(Beginning of Provided data)
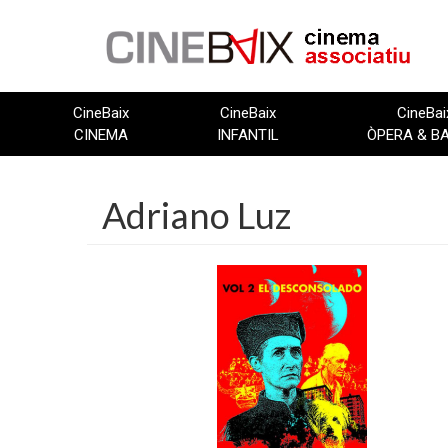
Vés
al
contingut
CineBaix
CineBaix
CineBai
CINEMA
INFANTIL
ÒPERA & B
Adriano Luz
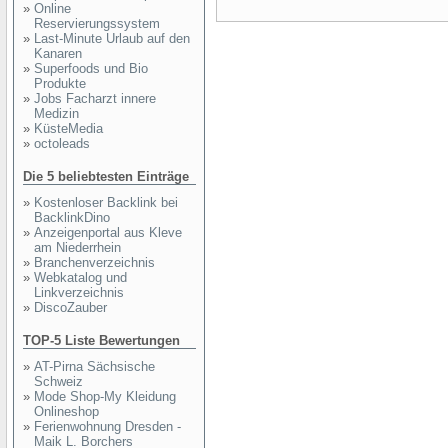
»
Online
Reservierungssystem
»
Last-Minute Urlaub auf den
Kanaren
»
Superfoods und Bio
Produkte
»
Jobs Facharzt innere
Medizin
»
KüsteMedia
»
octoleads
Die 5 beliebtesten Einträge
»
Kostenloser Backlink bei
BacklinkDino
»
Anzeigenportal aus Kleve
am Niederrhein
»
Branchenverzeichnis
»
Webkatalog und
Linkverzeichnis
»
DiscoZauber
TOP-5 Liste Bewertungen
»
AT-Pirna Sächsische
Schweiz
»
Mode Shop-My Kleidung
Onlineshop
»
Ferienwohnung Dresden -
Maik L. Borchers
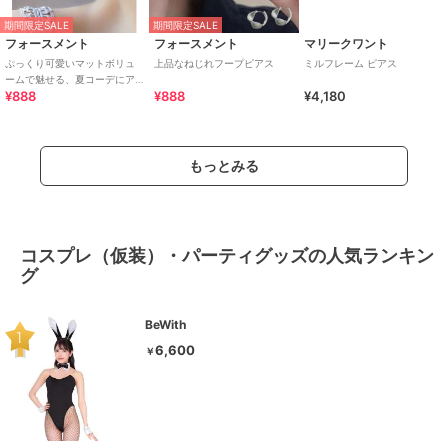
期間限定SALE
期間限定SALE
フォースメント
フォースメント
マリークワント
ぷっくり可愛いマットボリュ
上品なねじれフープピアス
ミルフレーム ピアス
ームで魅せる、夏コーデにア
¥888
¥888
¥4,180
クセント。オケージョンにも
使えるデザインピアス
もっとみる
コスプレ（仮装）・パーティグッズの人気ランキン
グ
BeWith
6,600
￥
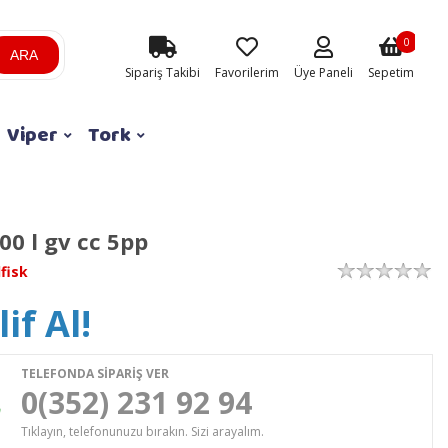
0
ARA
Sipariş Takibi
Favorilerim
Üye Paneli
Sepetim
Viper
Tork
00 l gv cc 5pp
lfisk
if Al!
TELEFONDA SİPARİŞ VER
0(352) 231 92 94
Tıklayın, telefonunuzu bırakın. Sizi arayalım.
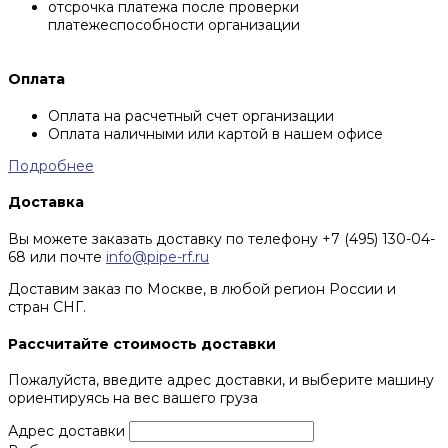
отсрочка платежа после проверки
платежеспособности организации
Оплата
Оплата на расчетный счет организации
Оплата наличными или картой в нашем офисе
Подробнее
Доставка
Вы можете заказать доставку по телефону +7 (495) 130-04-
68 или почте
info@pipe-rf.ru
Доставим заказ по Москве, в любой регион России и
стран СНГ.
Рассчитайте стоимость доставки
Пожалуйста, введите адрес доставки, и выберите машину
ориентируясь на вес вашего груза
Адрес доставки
(End of Provided data)
Arrange the text lines of all the items above as a JSON list of strings, one string per line, skipping blank lines and leaving out the picture markers.

[
  "Vés",
  "al",
  "contingut",
  "CineBaix",
  "CineBaix",
  "CineBai",
  "CINEMA",
  "INFANTIL",
  "ÒPERA & B",
  "Adriano Luz",
  "»",
  "Online",
  "Reservierungssystem",
  "»",
  "Last-Minute Urlaub auf den",
  "Kanaren",
  "»",
  "Superfoods und Bio",
  "Produkte",
  "»",
  "Jobs Facharzt innere",
  "Medizin",
  "»",
  "KüsteMedia",
  "»",
  "octoleads",
  "Die 5 beliebtesten Einträge",
  "»",
  "Kostenloser Backlink bei",
  "BacklinkDino",
  "»",
  "Anzeigenportal aus Kleve",
  "am Niederrhein",
  "»",
  "Branchenverzeichnis",
  "»",
  "Webkatalog und",
  "Linkverzeichnis",
  "»",
  "DiscoZauber",
  "TOP-5 Liste Bewertungen",
  "»",
  "AT-Pirna Sächsische",
  "Schweiz",
  "»",
  "Mode Shop-My Kleidung",
  "Onlineshop",
  "»",
  "Ferienwohnung Dresden -",
  "Maik L. Borchers",
  "期間限定SALE",
  "期間限定SALE",
  "フォースメント",
  "フォースメント",
  "マリークワント",
  "ぷっくり可愛いマットボリュ",
  "上品なねじれフープピアス",
  "ミルフレーム ピアス",
  "ームで魅せる、夏コーデにア",
  "¥888",
  "¥888",
  "¥4,180",
  "クセント。オケージョンにも",
  "使えるデザインピアス",
  "もっとみる",
  "コスプレ（仮装）・パーティグッズの人気ランキン",
  "グ",
  "BeWith",
  "6,600",
  "￥",
  "0",
  "ARA",
  "Sipariş Takibi",
  "Favorilerim",
  "Üye Paneli",
  "Sepetim",
  "Viper",
  "Tork",
  "00 l gv cc 5pp",
  "lfisk",
  "if Al!",
  "TELEFONDA SİPARİŞ VER",
  "0(352) 231 92 94",
  "Tıklayın, telefonunuzu bırakın. Sizi arayalım.",
  "отсрочка платежа после проверки",
  "платежеспособности организации",
  "Оплата",
  "Оплата на расчетный счет организации",
  "Оплата наличными или картой в нашем офисе",
  "Подробнее",
  "Доставка",
  "Вы можете заказать доставку по телефону +7 (495) 130-04-",
  "68 или почте",
  "info@pipe-rf.ru",
  "Доставим заказ по Москве, в любой регион России и",
  "стран СНГ.",
  "Рассчитайте стоимость доставки",
  "Пожалуйста, введите адрес доставки, и выберите машину",
  "ориентируясь на вес вашего груза",
  "Адрес доставки"
]